Cantatas natalinas em Paulista

North Way Shopping abre as janelas do seu casarão histórico em comemoração ao Natal

Publicado em: 15/12/2018 15:09

 (North Way / Divulgação)
North Way / Divulgação
Durante todo o final de ano é comum encontrar estabelecimentos com decorações natalina. Em centros de compras, existe sempre um cuidado de passar o espírito da data comemorativa com atrações como a casa e a fábrica do Papai Noel.

O North Way Shopping, em Paulista, não fez diferente, e fez ainda mais.
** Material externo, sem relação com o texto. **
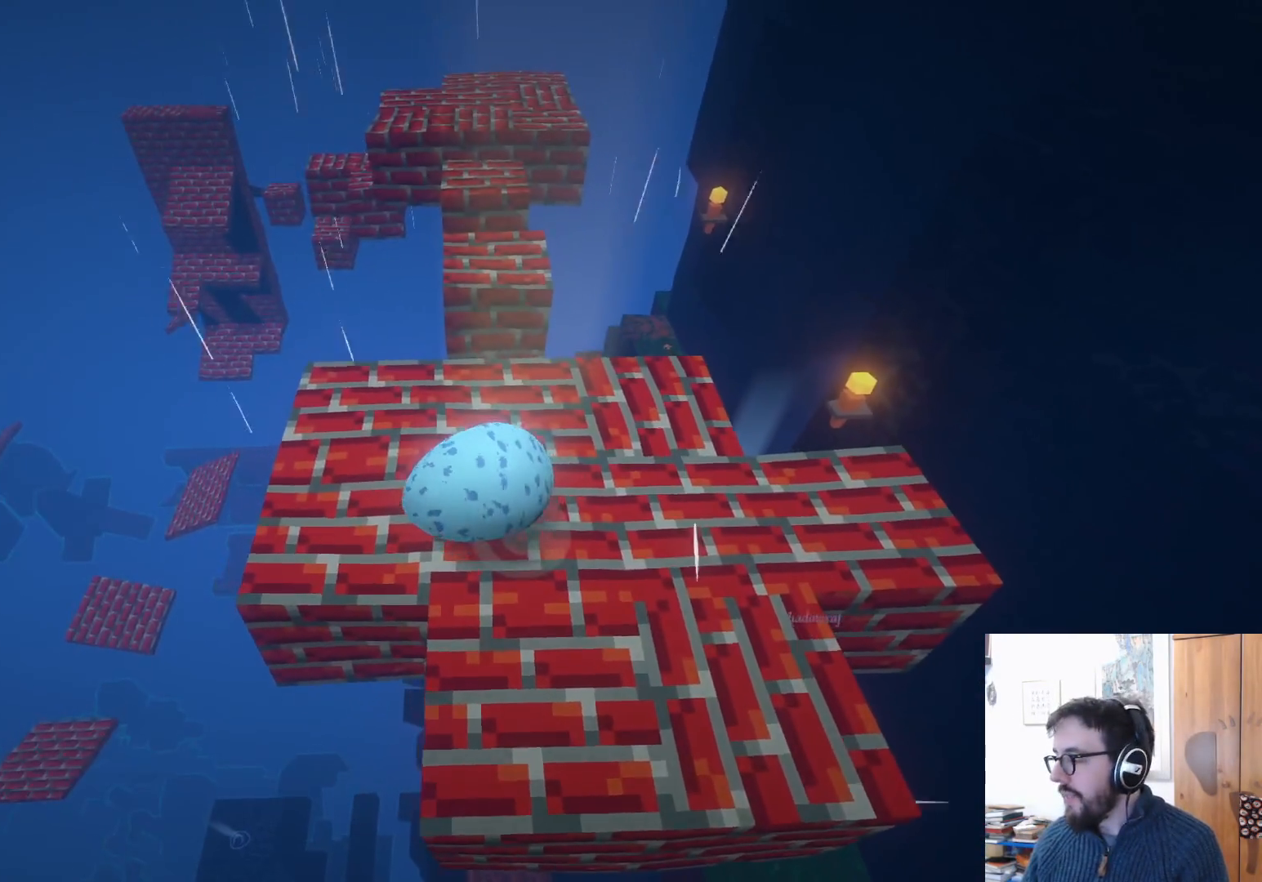
{"buttons": [], "left_stick": "up-right", "right_stick": "center", "events": [[217, "left_stick", "center"], [417, "left_stick", "up-right"]]}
O estabelecimento, que possui em seu espaço um casarão histórico, abriu suas janelas e promove ainda cantatas de natal.

O projeto foi criado pelo diretor e produtor de eventos Roberto Costa. "Como gosto muito do universo infantil, tive a ideia de criar o projeto. A ideia é amaciar o coração das pessoas para que elas voltem a ser crianças, lembrando o sentido do Natal", ressaltou.

Ainda de acordo com Roberto, as cantatas de natal são fruto de uma parceria com um colégio da cidade, onde os alunos também participam do espetáculo. "As cantatas surgiram da necessidade de termos mais atividades natalinas nos finais de semana", explicou.

As apresentações acontecem no dia 23 de dezembro com elenco da casa, e até o dia 16 de dezembro com a participação dos alundos da escola Fernando Ferrari.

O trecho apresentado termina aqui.